» **Available records**:
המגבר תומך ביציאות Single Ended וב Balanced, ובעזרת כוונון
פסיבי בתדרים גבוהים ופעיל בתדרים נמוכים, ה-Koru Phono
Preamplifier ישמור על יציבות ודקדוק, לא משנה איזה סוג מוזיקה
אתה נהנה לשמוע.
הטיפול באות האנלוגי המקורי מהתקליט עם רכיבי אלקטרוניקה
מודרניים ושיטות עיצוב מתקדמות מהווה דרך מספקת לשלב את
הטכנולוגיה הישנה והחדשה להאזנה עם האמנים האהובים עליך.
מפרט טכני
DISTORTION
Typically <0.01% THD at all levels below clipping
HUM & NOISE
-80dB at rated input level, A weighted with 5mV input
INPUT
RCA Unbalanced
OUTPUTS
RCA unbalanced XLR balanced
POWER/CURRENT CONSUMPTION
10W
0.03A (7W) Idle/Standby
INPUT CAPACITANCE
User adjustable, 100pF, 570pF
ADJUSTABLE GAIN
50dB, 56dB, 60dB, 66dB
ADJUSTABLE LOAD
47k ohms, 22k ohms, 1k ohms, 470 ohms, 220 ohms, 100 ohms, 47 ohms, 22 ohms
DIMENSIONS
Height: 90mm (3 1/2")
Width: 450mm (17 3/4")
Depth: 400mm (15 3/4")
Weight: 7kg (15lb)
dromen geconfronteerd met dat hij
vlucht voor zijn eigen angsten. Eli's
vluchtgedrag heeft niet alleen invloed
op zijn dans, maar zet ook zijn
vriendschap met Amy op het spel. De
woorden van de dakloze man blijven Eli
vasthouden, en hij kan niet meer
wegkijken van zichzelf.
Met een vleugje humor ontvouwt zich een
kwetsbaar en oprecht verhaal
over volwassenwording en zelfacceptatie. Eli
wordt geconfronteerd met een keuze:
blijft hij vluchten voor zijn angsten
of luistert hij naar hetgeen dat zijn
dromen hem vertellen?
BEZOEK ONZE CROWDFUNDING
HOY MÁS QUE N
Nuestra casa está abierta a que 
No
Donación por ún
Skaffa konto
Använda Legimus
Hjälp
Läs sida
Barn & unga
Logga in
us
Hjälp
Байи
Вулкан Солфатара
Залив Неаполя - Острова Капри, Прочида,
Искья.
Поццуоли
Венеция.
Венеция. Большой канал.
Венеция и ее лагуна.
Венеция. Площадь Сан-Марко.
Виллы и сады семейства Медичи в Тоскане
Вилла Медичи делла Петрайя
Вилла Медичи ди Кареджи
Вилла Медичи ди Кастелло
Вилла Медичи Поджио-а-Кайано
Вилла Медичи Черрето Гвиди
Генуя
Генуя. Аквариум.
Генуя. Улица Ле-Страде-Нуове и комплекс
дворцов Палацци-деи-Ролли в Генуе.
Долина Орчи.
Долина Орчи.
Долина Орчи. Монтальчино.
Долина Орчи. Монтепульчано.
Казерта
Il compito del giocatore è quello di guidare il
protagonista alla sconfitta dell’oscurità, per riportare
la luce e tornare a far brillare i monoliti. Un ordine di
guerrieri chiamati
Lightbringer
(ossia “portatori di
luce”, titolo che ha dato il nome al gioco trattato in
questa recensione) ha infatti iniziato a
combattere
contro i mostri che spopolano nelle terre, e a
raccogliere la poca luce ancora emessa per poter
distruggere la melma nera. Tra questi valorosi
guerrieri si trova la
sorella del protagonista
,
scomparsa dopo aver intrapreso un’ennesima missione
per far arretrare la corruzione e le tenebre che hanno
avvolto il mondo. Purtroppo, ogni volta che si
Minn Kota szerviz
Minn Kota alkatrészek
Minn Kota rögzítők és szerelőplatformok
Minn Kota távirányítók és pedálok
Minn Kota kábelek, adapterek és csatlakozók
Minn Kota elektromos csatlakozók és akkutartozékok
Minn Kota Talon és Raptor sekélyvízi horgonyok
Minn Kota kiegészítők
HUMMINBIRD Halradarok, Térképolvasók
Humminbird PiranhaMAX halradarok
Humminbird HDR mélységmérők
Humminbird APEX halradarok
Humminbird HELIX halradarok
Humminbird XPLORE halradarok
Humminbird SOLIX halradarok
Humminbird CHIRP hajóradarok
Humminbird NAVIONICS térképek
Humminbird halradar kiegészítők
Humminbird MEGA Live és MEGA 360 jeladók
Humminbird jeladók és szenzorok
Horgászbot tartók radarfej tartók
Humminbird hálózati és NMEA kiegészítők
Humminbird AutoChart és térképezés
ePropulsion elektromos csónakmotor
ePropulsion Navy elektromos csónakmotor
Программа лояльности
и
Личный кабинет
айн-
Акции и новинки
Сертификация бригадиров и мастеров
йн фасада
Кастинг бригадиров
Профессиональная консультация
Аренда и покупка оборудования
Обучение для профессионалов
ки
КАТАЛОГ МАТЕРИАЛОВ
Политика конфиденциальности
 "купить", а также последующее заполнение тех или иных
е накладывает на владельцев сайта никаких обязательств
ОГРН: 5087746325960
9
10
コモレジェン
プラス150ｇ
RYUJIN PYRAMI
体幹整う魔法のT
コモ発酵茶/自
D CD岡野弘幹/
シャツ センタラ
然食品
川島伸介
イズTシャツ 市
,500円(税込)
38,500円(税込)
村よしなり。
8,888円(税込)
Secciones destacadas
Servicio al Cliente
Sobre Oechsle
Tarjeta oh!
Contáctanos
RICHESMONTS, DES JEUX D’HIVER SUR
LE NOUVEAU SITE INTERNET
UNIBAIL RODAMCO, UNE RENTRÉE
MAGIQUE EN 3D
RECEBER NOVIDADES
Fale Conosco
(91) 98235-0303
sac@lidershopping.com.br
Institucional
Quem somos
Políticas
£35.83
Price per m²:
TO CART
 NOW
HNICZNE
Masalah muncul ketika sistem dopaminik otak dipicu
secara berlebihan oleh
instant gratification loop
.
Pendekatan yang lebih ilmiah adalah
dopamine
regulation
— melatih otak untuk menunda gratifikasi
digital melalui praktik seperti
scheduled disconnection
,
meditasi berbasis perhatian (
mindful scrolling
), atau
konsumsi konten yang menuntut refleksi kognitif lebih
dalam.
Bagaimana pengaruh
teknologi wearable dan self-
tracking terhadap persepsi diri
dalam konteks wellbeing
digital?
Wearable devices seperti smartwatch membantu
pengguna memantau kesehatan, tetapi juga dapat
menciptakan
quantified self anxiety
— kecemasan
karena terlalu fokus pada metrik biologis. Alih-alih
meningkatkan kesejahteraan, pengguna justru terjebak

» **What is being asked**: Copy exactly the stretch of data above from the line with "sorella del protagonista" through the line with "Servicio al Cliente", and omit all other lines.

» **Problem solution**:
sorella del protagonista
,
scomparsa dopo aver intrapreso un’ennesima missione
per far arretrare la corruzione e le tenebre che hanno
avvolto il mondo. Purtroppo, ogni volta che si
Minn Kota szerviz
Minn Kota alkatrészek
Minn Kota rögzítők és szerelőplatformok
Minn Kota távirányítók és pedálok
Minn Kota kábelek, adapterek és csatlakozók
Minn Kota elektromos csatlakozók és akkutartozékok
Minn Kota Talon és Raptor sekélyvízi horgonyok
Minn Kota kiegészítők
HUMMINBIRD Halradarok, Térképolvasók
Humminbird PiranhaMAX halradarok
Humminbird HDR mélységmérők
Humminbird APEX halradarok
Humminbird HELIX halradarok
Humminbird XPLORE halradarok
Humminbird SOLIX halradarok
Humminbird CHIRP hajóradarok
Humminbird NAVIONICS térképek
Humminbird halradar kiegészítők
Humminbird MEGA Live és MEGA 360 jeladók
Humminbird jeladók és szenzorok
Horgászbot tartók radarfej tartók
Humminbird hálózati és NMEA kiegészítők
Humminbird AutoChart és térképezés
ePropulsion elektromos csónakmotor
ePropulsion Navy elektromos csónakmotor
Программа лояльности
и
Личный кабинет
айн-
Акции и новинки
Сертификация бригадиров и мастеров
йн фасада
Кастинг бригадиров
Профессиональная консультация
Аренда и покупка оборудования
Обучение для профессионалов
ки
КАТАЛОГ МАТЕРИАЛОВ
Политика конфиденциальности
 "купить", а также последующее заполнение тех или иных
е накладывает на владельцев сайта никаких обязательств
ОГРН: 5087746325960
9
10
コモレジェン
プラス150ｇ
RYUJIN PYRAMI
体幹整う魔法のT
コモ発酵茶/自
D CD岡野弘幹/
シャツ センタラ
然食品
川島伸介
イズTシャツ 市
,500円(税込)
38,500円(税込)
村よしなり。
8,888円(税込)
Secciones destacadas
Servicio al Cliente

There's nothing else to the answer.